Your objective — In how many lines of the data below does the word "developed" appear, counting only matches in the same letter case? Reply with the number alone.

Source records —
◇ ◇ ◇ ◇ ◇ ◇ ◇

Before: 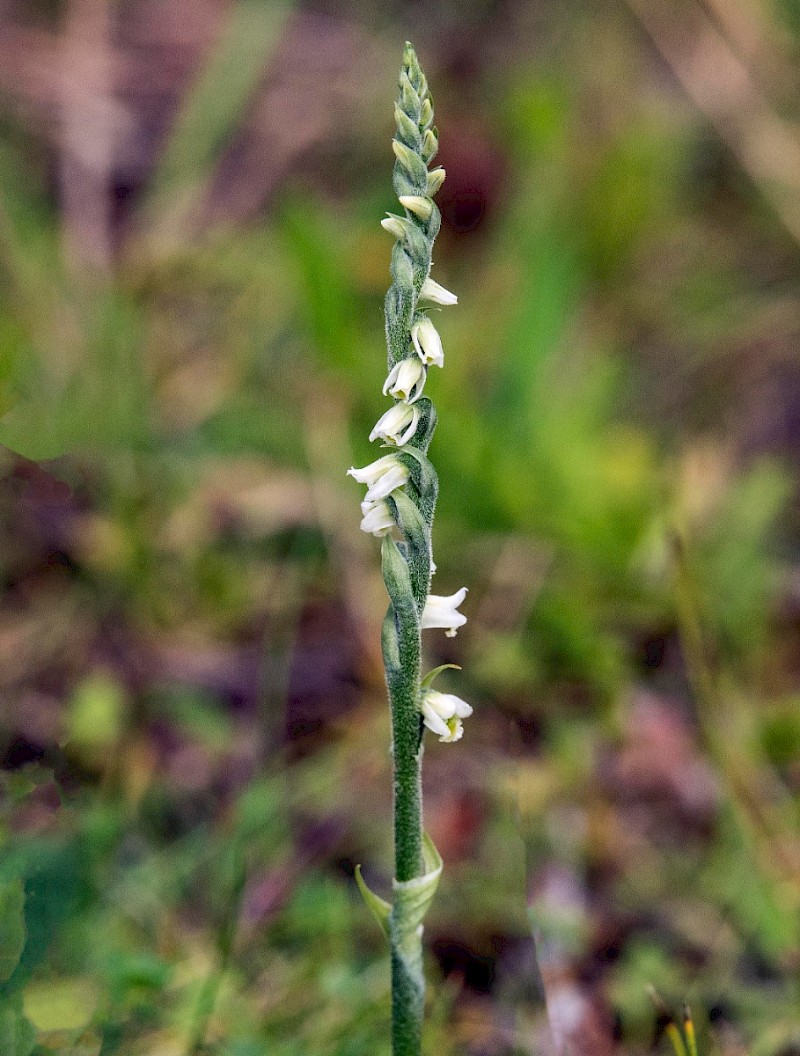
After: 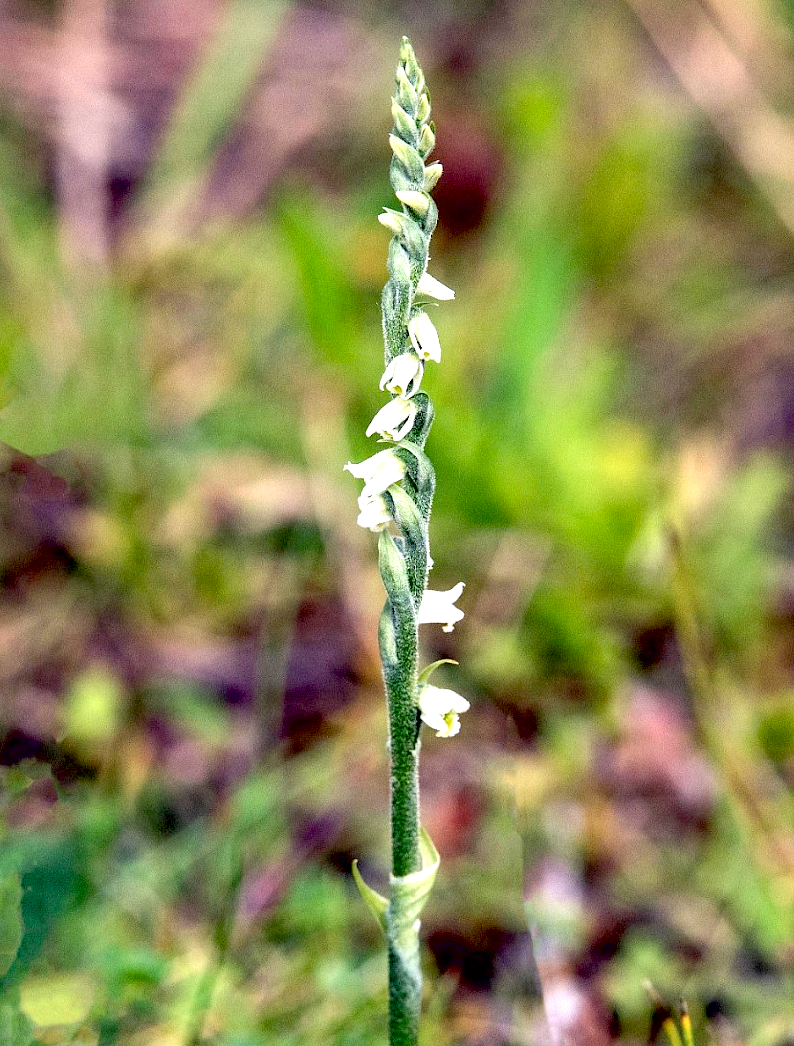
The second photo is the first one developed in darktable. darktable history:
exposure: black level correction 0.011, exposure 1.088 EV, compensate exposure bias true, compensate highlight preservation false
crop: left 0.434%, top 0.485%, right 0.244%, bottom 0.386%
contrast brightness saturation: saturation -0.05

◇ ◇ ◇ ◇ ◇ ◇ ◇

Solution for this problem — 1